## Entries shown
....
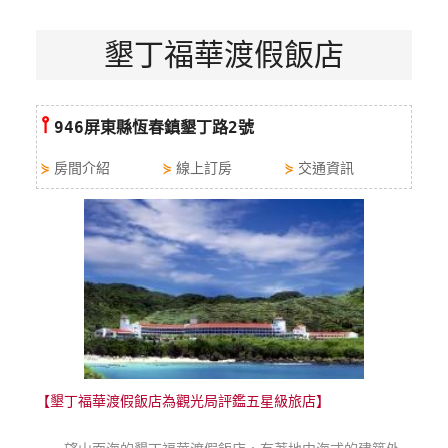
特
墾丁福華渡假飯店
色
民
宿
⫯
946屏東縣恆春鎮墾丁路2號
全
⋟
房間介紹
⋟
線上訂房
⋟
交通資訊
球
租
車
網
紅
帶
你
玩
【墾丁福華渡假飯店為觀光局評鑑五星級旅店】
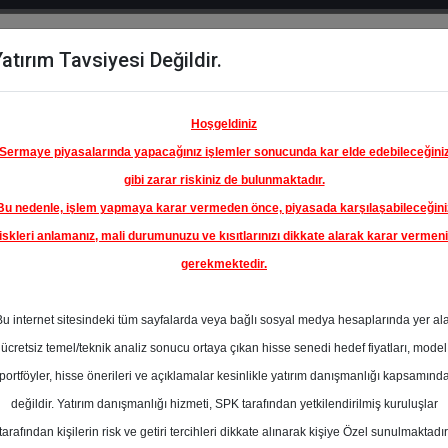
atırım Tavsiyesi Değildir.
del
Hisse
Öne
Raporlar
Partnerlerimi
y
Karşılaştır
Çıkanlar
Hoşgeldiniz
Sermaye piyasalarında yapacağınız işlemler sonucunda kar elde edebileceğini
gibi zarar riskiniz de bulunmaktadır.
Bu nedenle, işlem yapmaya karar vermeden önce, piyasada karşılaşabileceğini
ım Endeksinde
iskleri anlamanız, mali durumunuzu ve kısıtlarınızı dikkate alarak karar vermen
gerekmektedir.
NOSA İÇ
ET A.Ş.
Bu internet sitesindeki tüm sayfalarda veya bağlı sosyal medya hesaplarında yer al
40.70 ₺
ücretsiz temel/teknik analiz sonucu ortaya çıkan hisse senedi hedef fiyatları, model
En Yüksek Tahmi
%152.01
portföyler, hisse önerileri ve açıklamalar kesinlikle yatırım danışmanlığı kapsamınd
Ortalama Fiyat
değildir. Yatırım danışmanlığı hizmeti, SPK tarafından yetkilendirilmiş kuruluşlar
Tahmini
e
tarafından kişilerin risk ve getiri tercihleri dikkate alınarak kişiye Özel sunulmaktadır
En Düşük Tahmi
....
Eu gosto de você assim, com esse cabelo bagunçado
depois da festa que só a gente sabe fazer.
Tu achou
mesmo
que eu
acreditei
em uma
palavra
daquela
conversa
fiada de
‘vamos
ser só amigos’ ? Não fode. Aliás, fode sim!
....
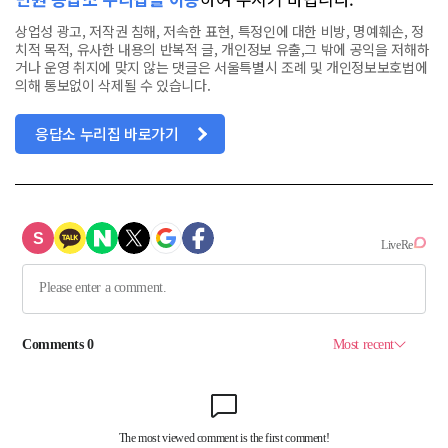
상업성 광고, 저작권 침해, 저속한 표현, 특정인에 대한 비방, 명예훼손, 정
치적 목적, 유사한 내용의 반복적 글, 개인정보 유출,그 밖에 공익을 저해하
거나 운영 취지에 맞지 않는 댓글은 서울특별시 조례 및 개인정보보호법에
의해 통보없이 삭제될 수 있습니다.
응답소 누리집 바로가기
....
## Aim of the exercise
Each line of the entries above that contains "tarafından" is to be copied.

## Solved exercise
değildir. Yatırım danışmanlığı hizmeti, SPK tarafından yetkilendirilmiş kuruluşlar
tarafından kişilerin risk ve getiri tercihleri dikkate alınarak kişiye Özel sunulmaktadır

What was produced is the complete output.